Task goal: Copy every entry below, exactly and in full.

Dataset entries

########################################

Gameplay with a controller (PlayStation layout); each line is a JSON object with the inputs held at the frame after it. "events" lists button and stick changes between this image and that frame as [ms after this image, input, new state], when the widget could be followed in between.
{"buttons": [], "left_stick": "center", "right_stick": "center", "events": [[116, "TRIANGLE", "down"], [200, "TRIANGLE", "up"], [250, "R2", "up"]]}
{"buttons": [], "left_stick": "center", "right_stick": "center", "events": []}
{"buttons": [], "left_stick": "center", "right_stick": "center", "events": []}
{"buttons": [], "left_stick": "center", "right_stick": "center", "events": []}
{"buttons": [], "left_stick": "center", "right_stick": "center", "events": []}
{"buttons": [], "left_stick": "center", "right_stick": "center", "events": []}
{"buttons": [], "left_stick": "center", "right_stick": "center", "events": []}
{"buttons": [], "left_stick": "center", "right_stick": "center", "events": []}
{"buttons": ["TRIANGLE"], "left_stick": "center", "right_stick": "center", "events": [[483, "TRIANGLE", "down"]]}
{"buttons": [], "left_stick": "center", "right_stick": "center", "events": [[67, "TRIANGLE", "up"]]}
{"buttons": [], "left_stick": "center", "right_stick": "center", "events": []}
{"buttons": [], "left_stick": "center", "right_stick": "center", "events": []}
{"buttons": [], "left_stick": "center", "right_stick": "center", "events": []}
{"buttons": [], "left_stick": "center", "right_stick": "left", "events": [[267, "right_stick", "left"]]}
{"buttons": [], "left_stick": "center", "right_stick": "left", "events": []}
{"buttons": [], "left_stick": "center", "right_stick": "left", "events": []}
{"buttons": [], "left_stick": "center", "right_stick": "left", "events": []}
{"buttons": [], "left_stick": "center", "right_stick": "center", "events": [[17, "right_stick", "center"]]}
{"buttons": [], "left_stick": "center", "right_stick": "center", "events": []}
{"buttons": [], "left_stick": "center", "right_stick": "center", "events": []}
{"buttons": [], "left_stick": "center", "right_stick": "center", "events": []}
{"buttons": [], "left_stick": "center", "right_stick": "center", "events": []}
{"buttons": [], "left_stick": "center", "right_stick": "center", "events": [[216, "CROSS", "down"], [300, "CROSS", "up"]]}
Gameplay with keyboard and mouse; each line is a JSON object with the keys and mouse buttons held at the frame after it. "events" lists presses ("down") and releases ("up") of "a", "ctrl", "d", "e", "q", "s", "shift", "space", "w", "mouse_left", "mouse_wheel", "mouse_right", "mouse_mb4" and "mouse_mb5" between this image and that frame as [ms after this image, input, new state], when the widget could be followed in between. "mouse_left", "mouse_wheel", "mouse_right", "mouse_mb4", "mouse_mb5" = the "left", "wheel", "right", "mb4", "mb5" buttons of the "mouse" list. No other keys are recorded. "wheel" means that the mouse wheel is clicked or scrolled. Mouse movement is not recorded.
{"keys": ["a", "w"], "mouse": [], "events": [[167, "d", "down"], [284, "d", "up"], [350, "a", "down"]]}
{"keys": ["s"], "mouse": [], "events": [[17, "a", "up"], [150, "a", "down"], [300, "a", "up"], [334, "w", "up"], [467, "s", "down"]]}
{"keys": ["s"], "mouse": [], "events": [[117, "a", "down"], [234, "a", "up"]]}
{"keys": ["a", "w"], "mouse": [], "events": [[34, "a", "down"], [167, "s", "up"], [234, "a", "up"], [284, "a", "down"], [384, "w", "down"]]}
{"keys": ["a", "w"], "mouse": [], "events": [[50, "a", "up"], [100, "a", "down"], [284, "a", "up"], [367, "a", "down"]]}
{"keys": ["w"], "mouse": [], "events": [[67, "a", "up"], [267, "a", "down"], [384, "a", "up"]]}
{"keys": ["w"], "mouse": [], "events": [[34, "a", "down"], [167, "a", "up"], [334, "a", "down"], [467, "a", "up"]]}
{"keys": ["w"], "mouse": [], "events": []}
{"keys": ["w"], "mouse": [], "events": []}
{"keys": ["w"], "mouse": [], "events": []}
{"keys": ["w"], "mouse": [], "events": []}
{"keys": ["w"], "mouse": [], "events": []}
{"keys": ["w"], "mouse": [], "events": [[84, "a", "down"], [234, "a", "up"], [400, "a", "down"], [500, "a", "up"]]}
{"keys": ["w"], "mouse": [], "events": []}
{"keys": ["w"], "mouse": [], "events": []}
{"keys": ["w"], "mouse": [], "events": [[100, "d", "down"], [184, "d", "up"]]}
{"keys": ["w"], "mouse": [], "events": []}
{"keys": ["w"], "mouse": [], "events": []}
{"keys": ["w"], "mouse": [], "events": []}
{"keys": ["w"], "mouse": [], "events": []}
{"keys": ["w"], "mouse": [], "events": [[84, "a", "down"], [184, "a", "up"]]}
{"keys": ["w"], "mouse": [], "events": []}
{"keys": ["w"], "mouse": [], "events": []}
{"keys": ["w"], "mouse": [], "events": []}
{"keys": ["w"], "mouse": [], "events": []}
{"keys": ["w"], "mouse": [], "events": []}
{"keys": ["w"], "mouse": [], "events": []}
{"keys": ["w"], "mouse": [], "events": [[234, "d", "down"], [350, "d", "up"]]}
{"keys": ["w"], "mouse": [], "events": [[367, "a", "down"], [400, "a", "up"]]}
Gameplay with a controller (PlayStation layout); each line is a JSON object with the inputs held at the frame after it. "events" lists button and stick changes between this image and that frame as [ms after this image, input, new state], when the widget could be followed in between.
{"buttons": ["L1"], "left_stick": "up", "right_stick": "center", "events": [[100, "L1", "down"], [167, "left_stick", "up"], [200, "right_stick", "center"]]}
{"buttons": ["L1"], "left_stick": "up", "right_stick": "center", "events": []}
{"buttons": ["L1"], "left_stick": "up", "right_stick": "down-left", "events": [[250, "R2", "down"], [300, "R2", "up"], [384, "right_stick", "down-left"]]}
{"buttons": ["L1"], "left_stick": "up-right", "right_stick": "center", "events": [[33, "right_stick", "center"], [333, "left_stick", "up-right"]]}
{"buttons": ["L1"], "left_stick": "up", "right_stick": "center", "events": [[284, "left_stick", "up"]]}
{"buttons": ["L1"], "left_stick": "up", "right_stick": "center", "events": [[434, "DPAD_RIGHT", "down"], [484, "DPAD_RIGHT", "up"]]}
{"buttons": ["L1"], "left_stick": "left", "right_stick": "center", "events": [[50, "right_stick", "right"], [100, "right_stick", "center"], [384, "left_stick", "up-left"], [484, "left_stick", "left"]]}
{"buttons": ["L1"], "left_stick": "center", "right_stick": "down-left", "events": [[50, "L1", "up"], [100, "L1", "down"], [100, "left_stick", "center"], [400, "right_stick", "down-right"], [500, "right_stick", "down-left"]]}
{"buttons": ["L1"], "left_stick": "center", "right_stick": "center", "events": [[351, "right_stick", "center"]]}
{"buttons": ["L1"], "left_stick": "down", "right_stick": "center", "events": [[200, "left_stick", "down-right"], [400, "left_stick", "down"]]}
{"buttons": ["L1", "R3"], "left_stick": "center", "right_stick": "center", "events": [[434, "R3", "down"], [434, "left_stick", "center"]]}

########################################

Written answer:
Gameplay with a controller (PlayStation layout); each line is a JSON object with the inputs held at the frame after it. "events" lists button and stick changes between this image and that frame as [ms after this image, input, new state], when the widget could be followed in between.
{"buttons": [], "left_stick": "center", "right_stick": "center", "events": [[116, "TRIANGLE", "down"], [200, "TRIANGLE", "up"], [250, "R2", "up"]]}
{"buttons": [], "left_stick": "center", "right_stick": "center", "events": []}
{"buttons": [], "left_stick": "center", "right_stick": "center", "events": []}
{"buttons": [], "left_stick": "center", "right_stick": "center", "events": []}
{"buttons": [], "left_stick": "center", "right_stick": "center", "events": []}
{"buttons": [], "left_stick": "center", "right_stick": "center", "events": []}
{"buttons": [], "left_stick": "center", "right_stick": "center", "events": []}
{"buttons": [], "left_stick": "center", "right_stick": "center", "events": []}
{"buttons": ["TRIANGLE"], "left_stick": "center", "right_stick": "center", "events": [[483, "TRIANGLE", "down"]]}
{"buttons": [], "left_stick": "center", "right_stick": "center", "events": [[67, "TRIANGLE", "up"]]}
{"buttons": [], "left_stick": "center", "right_stick": "center", "events": []}
{"buttons": [], "left_stick": "center", "right_stick": "center", "events": []}
{"buttons": [], "left_stick": "center", "right_stick": "center", "events": []}
{"buttons": [], "left_stick": "center", "right_stick": "left", "events": [[267, "right_stick", "left"]]}
{"buttons": [], "left_stick": "center", "right_stick": "left", "events": []}
{"buttons": [], "left_stick": "center", "right_stick": "left", "events": []}
{"buttons": [], "left_stick": "center", "right_stick": "left", "events": []}
{"buttons": [], "left_stick": "center", "right_stick": "center", "events": [[17, "right_stick", "center"]]}
{"buttons": [], "left_stick": "center", "right_stick": "center", "events": []}
{"buttons": [], "left_stick": "center", "right_stick": "center", "events": []}
{"buttons": [], "left_stick": "center", "right_stick": "center", "events": []}
{"buttons": [], "left_stick": "center", "right_stick": "center", "events": []}
{"buttons": [], "left_stick": "center", "right_stick": "center", "events": [[216, "CROSS", "down"], [300, "CROSS", "up"]]}
Gameplay with keyboard and mouse; each line is a JSON object with the keys and mouse buttons held at the frame after it. "events" lists presses ("down") and releases ("up") of "a", "ctrl", "d", "e", "q", "s", "shift", "space", "w", "mouse_left", "mouse_wheel", "mouse_right", "mouse_mb4" and "mouse_mb5" between this image and that frame as [ms after this image, input, new state], when the widget could be followed in between. "mouse_left", "mouse_wheel", "mouse_right", "mouse_mb4", "mouse_mb5" = the "left", "wheel", "right", "mb4", "mb5" buttons of the "mouse" list. No other keys are recorded. "wheel" means that the mouse wheel is clicked or scrolled. Mouse movement is not recorded.
{"keys": ["a", "w"], "mouse": [], "events": [[167, "d", "down"], [284, "d", "up"], [350, "a", "down"]]}
{"keys": ["s"], "mouse": [], "events": [[17, "a", "up"], [150, "a", "down"], [300, "a", "up"], [334, "w", "up"], [467, "s", "down"]]}
{"keys": ["s"], "mouse": [], "events": [[117, "a", "down"], [234, "a", "up"]]}
{"keys": ["a", "w"], "mouse": [], "events": [[34, "a", "down"], [167, "s", "up"], [234, "a", "up"], [284, "a", "down"], [384, "w", "down"]]}
{"keys": ["a", "w"], "mouse": [], "events": [[50, "a", "up"], [100, "a", "down"], [284, "a", "up"], [367, "a", "down"]]}
{"keys": ["w"], "mouse": [], "events": [[67, "a", "up"], [267, "a", "down"], [384, "a", "up"]]}
{"keys": ["w"], "mouse": [], "events": [[34, "a", "down"], [167, "a", "up"], [334, "a", "down"], [467, "a", "up"]]}
{"keys": ["w"], "mouse": [], "events": []}
{"keys": ["w"], "mouse": [], "events": []}
{"keys": ["w"], "mouse": [], "events": []}
{"keys": ["w"], "mouse": [], "events": []}
{"keys": ["w"], "mouse": [], "events": []}
{"keys": ["w"], "mouse": [], "events": [[84, "a", "down"], [234, "a", "up"], [400, "a", "down"], [500, "a", "up"]]}
{"keys": ["w"], "mouse": [], "events": []}
{"keys": ["w"], "mouse": [], "events": []}
{"keys": ["w"], "mouse": [], "events": [[100, "d", "down"], [184, "d", "up"]]}
{"keys": ["w"], "mouse": [], "events": []}
{"keys": ["w"], "mouse": [], "events": []}
{"keys": ["w"], "mouse": [], "events": []}
{"keys": ["w"], "mouse": [], "events": []}
{"keys": ["w"], "mouse": [], "events": [[84, "a", "down"], [184, "a", "up"]]}
{"keys": ["w"], "mouse": [], "events": []}
{"keys": ["w"], "mouse": [], "events": []}
{"keys": ["w"], "mouse": [], "events": []}
{"keys": ["w"], "mouse": [], "events": []}
{"keys": ["w"], "mouse": [], "events": []}
{"keys": ["w"], "mouse": [], "events": []}
{"keys": ["w"], "mouse": [], "events": [[234, "d", "down"], [350, "d", "up"]]}
{"keys": ["w"], "mouse": [], "events": [[367, "a", "down"], [400, "a", "up"]]}
Gameplay with a controller (PlayStation layout); each line is a JSON object with the inputs held at the frame after it. "events" lists button and stick changes between this image and that frame as [ms after this image, input, new state], when the widget could be followed in between.
{"buttons": ["L1"], "left_stick": "up", "right_stick": "center", "events": [[100, "L1", "down"], [167, "left_stick", "up"], [200, "right_stick", "center"]]}
{"buttons": ["L1"], "left_stick": "up", "right_stick": "center", "events": []}
{"buttons": ["L1"], "left_stick": "up", "right_stick": "down-left", "events": [[250, "R2", "down"], [300, "R2", "up"], [384, "right_stick", "down-left"]]}
{"buttons": ["L1"], "left_stick": "up-right", "right_stick": "center", "events": [[33, "right_stick", "center"], [333, "left_stick", "up-right"]]}
{"buttons": ["L1"], "left_stick": "up", "right_stick": "center", "events": [[284, "left_stick", "up"]]}
{"buttons": ["L1"], "left_stick": "up", "right_stick": "center", "events": [[434, "DPAD_RIGHT", "down"], [484, "DPAD_RIGHT", "up"]]}
{"buttons": ["L1"], "left_stick": "left", "right_stick": "center", "events": [[50, "right_stick", "right"], [100, "right_stick", "center"], [384, "left_stick", "up-left"], [484, "left_stick", "left"]]}
{"buttons": ["L1"], "left_stick": "center", "right_stick": "down-left", "events": [[50, "L1", "up"], [100, "L1", "down"], [100, "left_stick", "center"], [400, "right_stick", "down-right"], [500, "right_stick", "down-left"]]}
{"buttons": ["L1"], "left_stick": "center", "right_stick": "center", "events": [[351, "right_stick", "center"]]}
{"buttons": ["L1"], "left_stick": "down", "right_stick": "center", "events": [[200, "left_stick", "down-right"], [400, "left_stick", "down"]]}
{"buttons": ["L1", "R3"], "left_stick": "center", "right_stick": "center", "events": [[434, "R3", "down"], [434, "left_stick", "center"]]}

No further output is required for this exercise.